Posted on May 4, 2012, in Diabetes, DOC, Personal, Support, Type 1, Uncategorized and tagged , , . Bookmark the permalink. 12 Comments.

  1. Aw man .. I know it’s cliche to say this, but we’ve all been there. And it stinks. I hope you do find some PWD’s in your area – there are likely others thinking very similar thoughts as you .. and hopefully you can connect. If not, you always have the DOC. We’re here for ya.


    • Yes, it’s cliche, but it’s still helpful to hear. I know there are some other T1s in my area (I got in touch with one on TuDiabetes before moving here, but then lost touch — another lives around the block, but she’s a lot younger and it would just seem creepy). I’ve got this false impression that everyone with T1 is very open and forthcoming about it – but I know that’s not true… everyone isn’t as awesome and supportive as DOC folks.

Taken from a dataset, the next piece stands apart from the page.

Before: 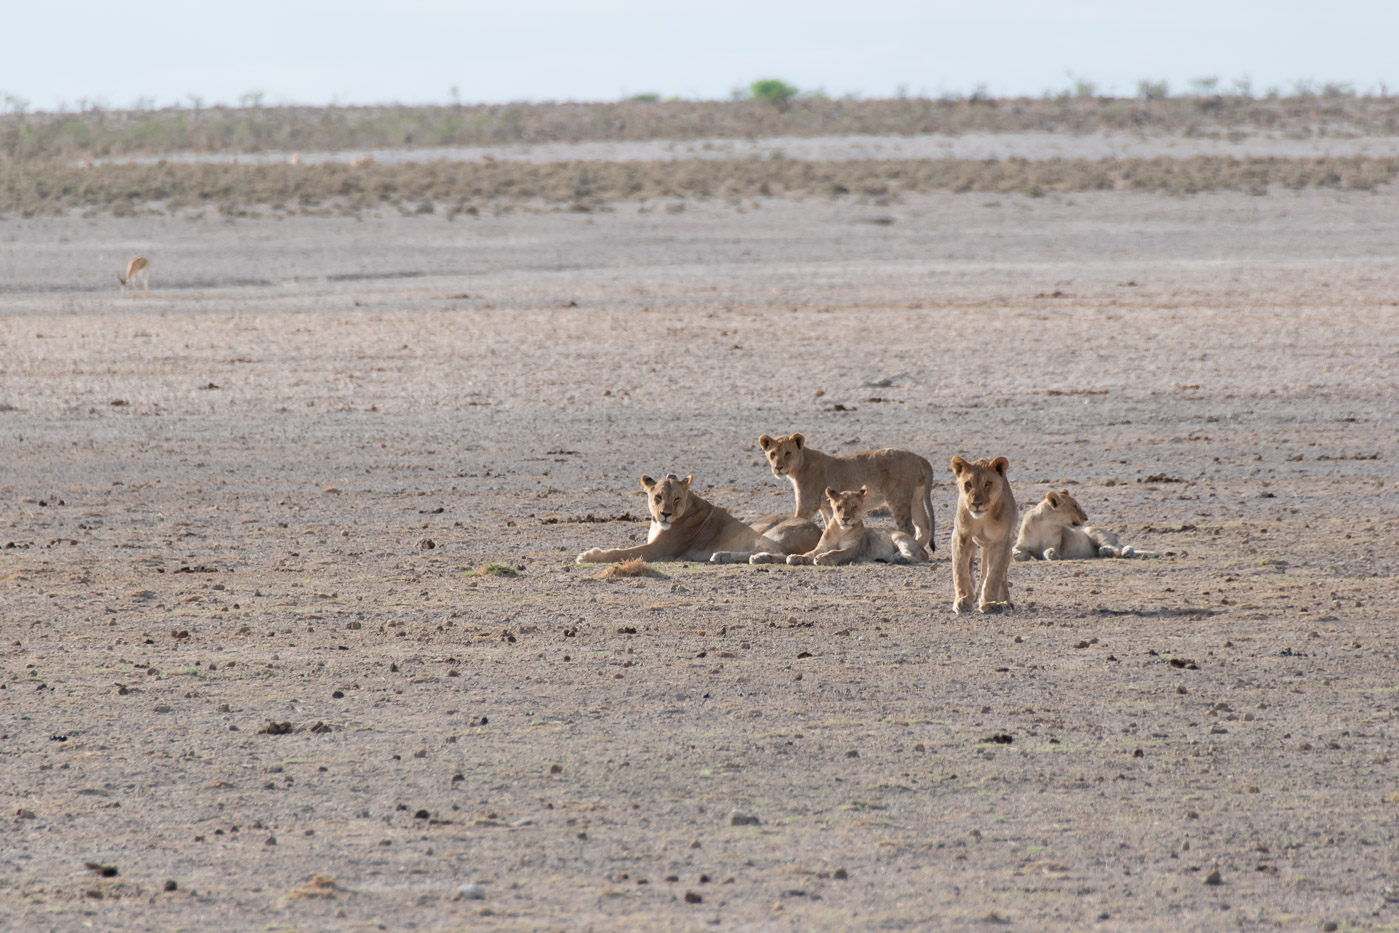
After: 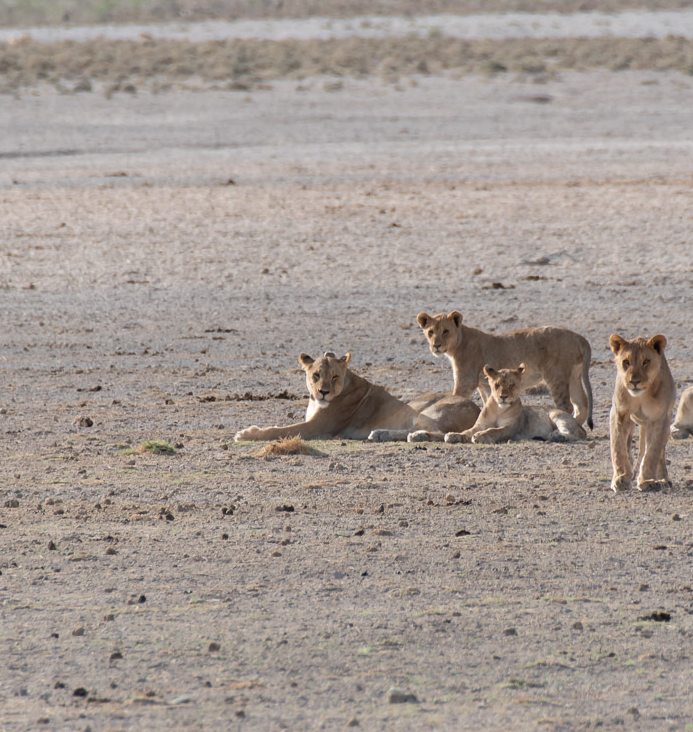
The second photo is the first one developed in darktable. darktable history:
crop and rotate: angle 0.011°, left 24.439%, top 13.089%, right 25.973%, bottom 8.356%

  2. No guilt. It is what it is. And now you start again. Just don’t overdo, pick one thing at a time to change/improve/delete.
    And finally – IT’S JUST A NUMBER!


    • One thing at a time is great advice. Later at that doctor appointment, I wanted to change this, that, and the other… but they told me to hold off on changing “the other”. Mess with two many things, and there’s no telling what will happen, or what caused it. But I know I’ve done better before, so I should be able to do it again.


  3. having a few friends in the face-to face world helps — just becaus e you can catch thier ey e – and they get it .

    not in a great place myself regarding my diabetes – but one number at a time.


    • Your right; being able to have a true exchange, a sentence at a time with immediate feedback – even in expressions if not words – helps (I hope you speak from experience and not speculation). That’s kind of what I was looking for when I wrote that… otherwise you spill your guts in a ton of paragraphs, like I did, and keep checking the in-box to see who replied. It causes just a different kind of stress.


  4. i know how that feels. but it is just a number, and doesn’t define your diabetes or who you are as a person.

    and you can do this, one day at a time.

    as far as local PWDs go, you can check with your local JDRF chapter. all are supposed to have adult t1 groups going, but not all do. another place to check is with your endo. also, if you want to email me where you live, i can do some research and tweet and see if we can find some PWDs in your area.

    you are never alone. ❤


    • Jess, I am so glad you responded and that you’ve offered to help. I read pretty much everything you write on your blog, and so much of it sticks in my mind because the stories are so similar.

      The support groups I’ve found so far, looking online, are all at hospitals, and that setting doesn’t quite sit well with me. To be authentic and to really relate, that “we are not medical professionals” disclaimer has to apply. Also, for some reason, I’d like it to be separate from my own endo’s office (I can’t explain why). I should probably get on Twitter myself (I suppose my reluctance is a sign that I’m getting old!) and see what I can find, but I might take you up on your offer!

      Never alone. Thanks for reminding me of the obvious!


  5. Although I love the DOC, I agree face-to-face meetings are good just to be able to talk in person with someone that gets it. Most of the ones that I went to back in the old days were put on by the hospital. There is a diabetes center here (owned by the hospital) that has them. The gang out in MN has their own monthly meetups. Maybe there is a local paper or something you could try to set your own up and just meet at a coffee shop or something.


    • Well, I’ve decided to take to Twitter to see whose out there (not just in a “lean-on-me” sense, but in general). I know there’s a d-blogger out there who lives not too far from me! But a coffee shop is kinda what I had in mind. Also, there was a whole crew of prominent T1s from all over the country who flew in to the area to witness the unveiling of the iBGstar last week. The meter doesn’t interest me much (I’m an Android-guy), but Sanofi is just 25 minutes down the road from me, and it would’ve been nice to say hello if I had the chance.